EXERCICE 1: Restituez mot pour mot, dans le texte sur la psychanalyse et la science, le passage qui va de « Il faut distinguer » jusqu'à « tout le réel. ».
EXERCICE 2: Reprenez le texte sur la psychanalyse et la science là où il s'arrête, et poursuivez-en la rédaction.

TEXTE À ÉTUDIER:

Il faut distinguer dans la démarche scientifique entre l’établissement de théories à partir d’un phénomène donné afin de le constituer en objet, et l’institution d’objets à partir desquels il est possible d’introduire des théories pour expliquer des phénomènes. Les deux démarches ne sont pas équivalentes elles sont mêmes contradictoires. Elles s’opposent comme s’opposent non seulement réalisme et idéalisme, mais surtout matérialisme et idéologie. Elles s’opposent comme la blouse blanche s’oppose à l’uniforme policier. C’est à ce second type de science que la psychanalyse doit pouvoir être identifiée. Car en effet, la psychanalyse construit son objet, se le donne tout fait, et prétend rendre compte comme après coup et à partir de lui, de tout ce qui est, c’est-à-dire de tout le réel.
Conforme à la demande platonicienne des Lois de « sauver les phénomènes », Freud se propose de rendre compte de certains phénomènes visibles tels que lapsus, actes manqués et rêves dont la réalité ainsi que le caractère significatif semblent ignorer les causes dont ils sont les effets. Sans cause assignable, de tels phénomènes semblent être émissions de coups de dès dans un jeu de hasard auquel se livrerait l’organisme. Or la raison de l’être individuel concret, rendue par un pur jeu de hasard demeure rebelle à tout déterminisme. Et cet indéterminisme, la pensée de science en général le tolère mal. C’est pourquoi elle pose au principe des phénomènes réels enregistrés dans l’organisme un centre abstrait régulateur comme cause présumée. C’est l’inconscient qui joue ici le rôle de cet objet théorique abstrait qui a pour propriété de déposséder le sujet de ce qui lui est le plus propre c’est-à-dire ses tendances ou pouvoir, pour ne pas dire pulsion, de ce que peux le corps. Ce dont le sujet est capable comme pouvoir être en propre ne lui appartient pas proprement puisque cela appartient à cet objet de science abstrait qu’est l’inconscient auquel seul le médecin a accès. Sans doute ce procédé la psychanalyse le dispute-t-elle à la médecine. En désappropriant du corps ce que le sujet est en propre pour le faire entrer dans des objets de sciences –qui ne sont jamais que présumés- et dans des appareils de mesure toujours plus sophistiqués, la médecine s’empare du propre. Le plus propre devient le plus éloigné et la distance qui sépare le sujet de lui-même est parcourue de scientificité. La science s’inscrit dans le corps en le séparant de lui-même pour en prend le pouvoir, l’enregistrer, le faire fonctionner, l’évaluer, le hanter et finalement le dominer. Ce corps que je suis comme centre de mes activités devient ce que j’ai par procuration, de sujet je deviens objet de science. De ce que je peux la science me sépare, pour me dire et me réduire à ce que je suis. Et c’est bien par rapport à une certaine compréhension de l’être, que la morale s’institue comme fondement de la métaphysique et de la science en général.

(Enregistrements issus d'un jeu de données)
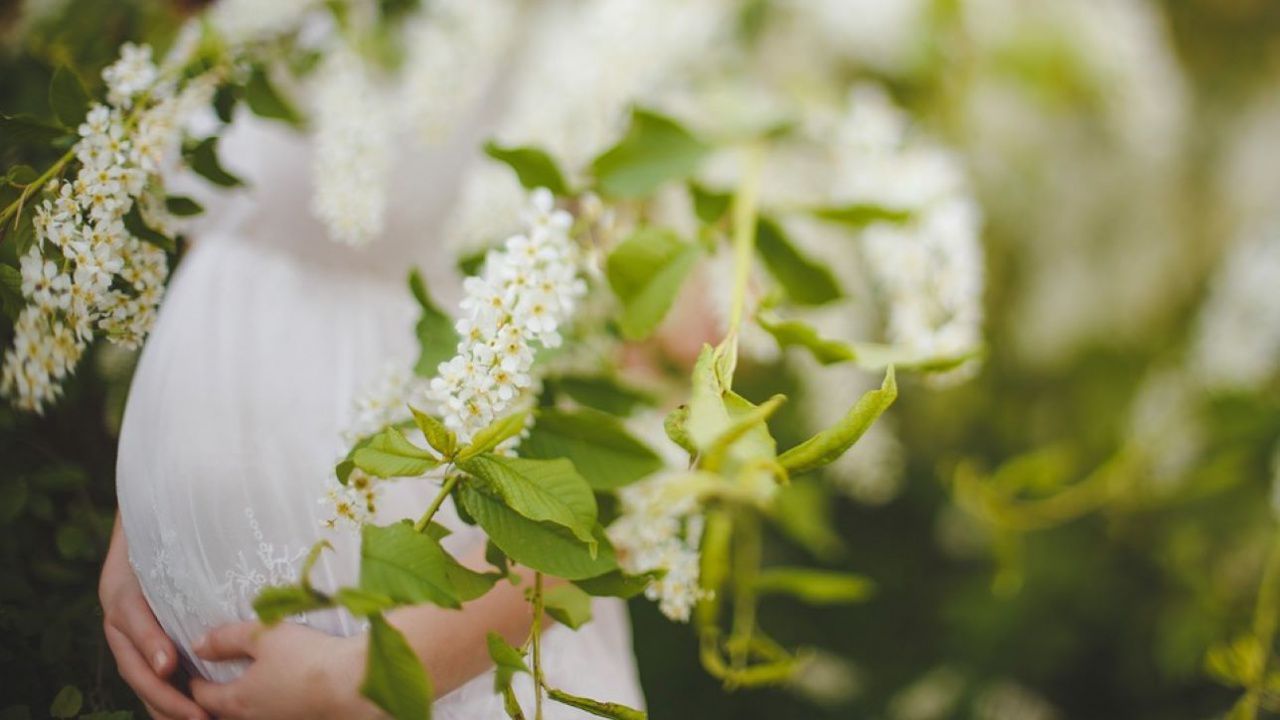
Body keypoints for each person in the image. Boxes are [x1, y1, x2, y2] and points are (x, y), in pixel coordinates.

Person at [96, 49, 645, 720]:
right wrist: (139, 548)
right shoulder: (248, 27)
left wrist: (367, 678)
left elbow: (651, 438)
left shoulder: (595, 32)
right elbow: (224, 228)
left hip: (442, 685)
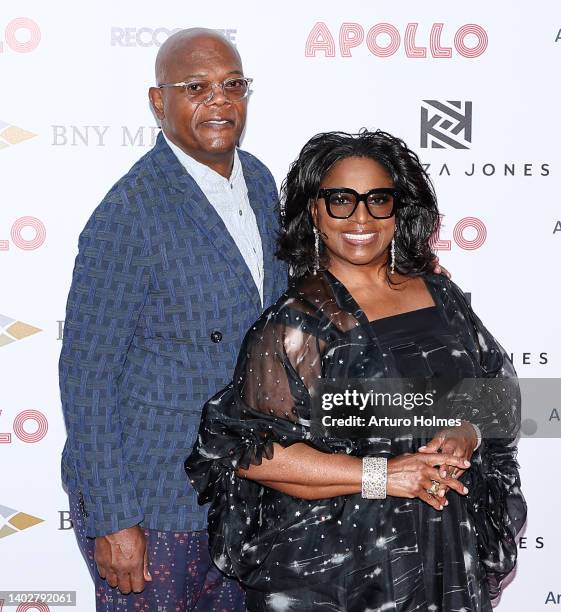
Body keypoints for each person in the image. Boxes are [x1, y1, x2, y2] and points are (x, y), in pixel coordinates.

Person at [185, 130, 527, 611]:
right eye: (341, 200)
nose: (361, 217)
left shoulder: (441, 296)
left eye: (378, 200)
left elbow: (499, 390)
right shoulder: (299, 322)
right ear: (314, 212)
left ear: (398, 209)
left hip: (446, 551)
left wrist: (466, 430)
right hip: (344, 573)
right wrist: (382, 475)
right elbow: (252, 454)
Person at [58, 28, 286, 611]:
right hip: (154, 502)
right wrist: (113, 518)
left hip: (244, 491)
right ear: (159, 102)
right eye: (197, 87)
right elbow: (86, 375)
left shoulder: (260, 181)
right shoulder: (127, 214)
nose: (219, 100)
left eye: (233, 85)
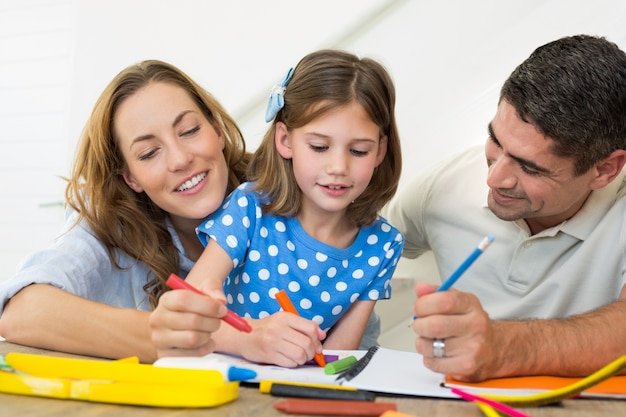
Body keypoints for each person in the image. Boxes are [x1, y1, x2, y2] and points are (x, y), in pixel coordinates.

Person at [383, 34, 626, 382]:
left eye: (530, 167)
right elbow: (349, 247)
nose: (494, 179)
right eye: (496, 140)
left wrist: (505, 347)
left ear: (604, 170)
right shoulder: (443, 186)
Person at [151, 49, 404, 367]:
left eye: (358, 150)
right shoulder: (250, 209)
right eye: (319, 147)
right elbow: (186, 314)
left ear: (380, 151)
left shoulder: (383, 245)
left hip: (302, 389)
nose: (338, 166)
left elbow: (338, 360)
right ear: (285, 140)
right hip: (225, 376)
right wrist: (235, 327)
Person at [0, 60, 250, 362]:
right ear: (130, 177)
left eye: (189, 130)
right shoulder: (109, 225)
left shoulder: (281, 193)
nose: (180, 159)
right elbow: (23, 312)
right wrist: (162, 336)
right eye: (148, 153)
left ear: (217, 130)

ZONE DE RÉPONSE 1:
Il faut distinguer dans la démarche scientifique entre l’établissement de théories à partir d’un phénomène donné afin de le constituer en objet, et l’institution d’objets à partir desquels il est possible d’introduire des théories pour expliquer des phénomènes. Les deux démarches ne sont pas équivalentes elles sont mêmes contradictoires. Elles s’opposent comme s’opposent non seulement réalisme et idéalisme, mais surtout matérialisme et idéologie. Elles s’opposent comme la blouse blanche s’oppose à l’uniforme policier. C’est à ce second type de science que la psychanalyse doit pouvoir être identifiée. Car en effet, la psychanalyse construit son objet, se le donne tout fait, et prétend rendre compte comme après coup et à partir de lui, de tout ce qui est, c’est-à-dire de tout le réel.

ZONE DE RÉPONSE 2:
Si Nietzsche dénonce les présupposés moraux de la métaphysique c’est parce que celle-ci réduit l’être à la forme. Tout ce qui est, est déterminé par sa forme. Un être n’est ce qu’il est que lorsqu’il est conforme à sa forme. En d’autres termes le devoir être précède l’être. Au niveau de l’individu considéré sous l’aspect de la science, la forme est la normalité. Un individu n’est lui-même que s’il est conforme à la forme de la normalité. C’est pourquoi à la forme traditionnelle, Nietzsche oppose la puissance comme volonté de puissance. L’être est caractérisé par ce qu’il peut, il va jusqu’où va sa puissance, rebelle à toute détermination formelle, un être n’est que ce qu’il peut, va jusqu’où il peut. Jusqu’où il cesse pour devenir autre. Soit l’exemple stoïcien de la graine. Qu’est qu’une graine ? Selon la détermination traditionnelle, nous dirons que la graine se définit par son aspect, son contour, par tous les éléments sous lesquels nous pouvons l’identifier pour la fixer dans cette identité. Seulement la forme nous dit ce que la graine n’est pas, jamais ce qu’elle est. Le contour délimite la frontière de ce que la chose n’est pas. Ce qu’est la graine, c’est ce que peut la graine, bien au-delà de sa forme. La graine est aussi bien le tournesol que le champ tout entier, elle va jusqu’où va sa puissance. Et sa puissance s’exprime par des manières d’être affecté dans des agencements qu’elle compose avec le monde. La bonne terre, le soleil l’affects de telle sorte que sa puissance va jusqu’au tournesol. L’individu se caractérise par une cartographie des manières d’être affecté qui augmentent ou diminuent sa puissance d’agir.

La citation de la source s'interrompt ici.